■ **WHAT THE TASK REQUIRES**
Update the lines starting at the first one and ending at the line containing "Find regions matching left iliac artery." by replacing "image" with "scan", leaving everything else unchanged. Give back only those lines.

[Begin]

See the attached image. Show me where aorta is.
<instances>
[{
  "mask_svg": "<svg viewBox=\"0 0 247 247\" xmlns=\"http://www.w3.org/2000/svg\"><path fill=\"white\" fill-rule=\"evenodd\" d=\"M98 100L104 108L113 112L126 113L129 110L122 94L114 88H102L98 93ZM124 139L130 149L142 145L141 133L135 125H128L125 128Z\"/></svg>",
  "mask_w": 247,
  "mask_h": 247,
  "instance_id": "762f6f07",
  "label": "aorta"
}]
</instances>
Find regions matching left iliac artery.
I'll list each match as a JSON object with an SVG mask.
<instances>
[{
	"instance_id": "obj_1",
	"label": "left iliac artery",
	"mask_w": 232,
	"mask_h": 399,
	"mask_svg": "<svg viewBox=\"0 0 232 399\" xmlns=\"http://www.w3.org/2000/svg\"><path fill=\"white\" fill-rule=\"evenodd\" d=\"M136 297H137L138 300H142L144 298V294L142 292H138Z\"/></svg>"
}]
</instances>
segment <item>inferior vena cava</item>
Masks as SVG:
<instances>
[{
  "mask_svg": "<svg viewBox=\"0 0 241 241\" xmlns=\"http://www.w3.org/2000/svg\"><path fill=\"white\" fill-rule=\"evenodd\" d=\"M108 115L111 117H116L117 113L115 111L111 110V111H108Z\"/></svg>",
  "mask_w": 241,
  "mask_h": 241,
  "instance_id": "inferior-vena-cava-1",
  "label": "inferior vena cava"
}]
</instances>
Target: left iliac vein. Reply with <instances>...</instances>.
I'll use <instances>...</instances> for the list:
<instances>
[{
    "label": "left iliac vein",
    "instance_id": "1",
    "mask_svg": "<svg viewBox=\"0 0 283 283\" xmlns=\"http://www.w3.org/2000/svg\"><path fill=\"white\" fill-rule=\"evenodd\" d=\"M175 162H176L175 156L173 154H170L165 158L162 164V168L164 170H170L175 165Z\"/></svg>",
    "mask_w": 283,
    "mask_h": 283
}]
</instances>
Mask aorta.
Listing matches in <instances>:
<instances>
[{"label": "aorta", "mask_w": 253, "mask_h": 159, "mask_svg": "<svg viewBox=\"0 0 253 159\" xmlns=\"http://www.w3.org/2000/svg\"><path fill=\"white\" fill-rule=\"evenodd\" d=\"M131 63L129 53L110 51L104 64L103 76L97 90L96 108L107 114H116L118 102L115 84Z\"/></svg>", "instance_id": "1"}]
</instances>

[End]

■ **EXERCISE RESULT**
See the attached scan. Show me where aorta is.
<instances>
[{
  "mask_svg": "<svg viewBox=\"0 0 247 247\" xmlns=\"http://www.w3.org/2000/svg\"><path fill=\"white\" fill-rule=\"evenodd\" d=\"M98 100L104 108L113 112L126 113L129 110L122 94L114 88H102L98 93ZM124 139L130 149L142 145L141 133L135 125H128L125 128Z\"/></svg>",
  "mask_w": 247,
  "mask_h": 247,
  "instance_id": "762f6f07",
  "label": "aorta"
}]
</instances>
Find regions matching left iliac artery.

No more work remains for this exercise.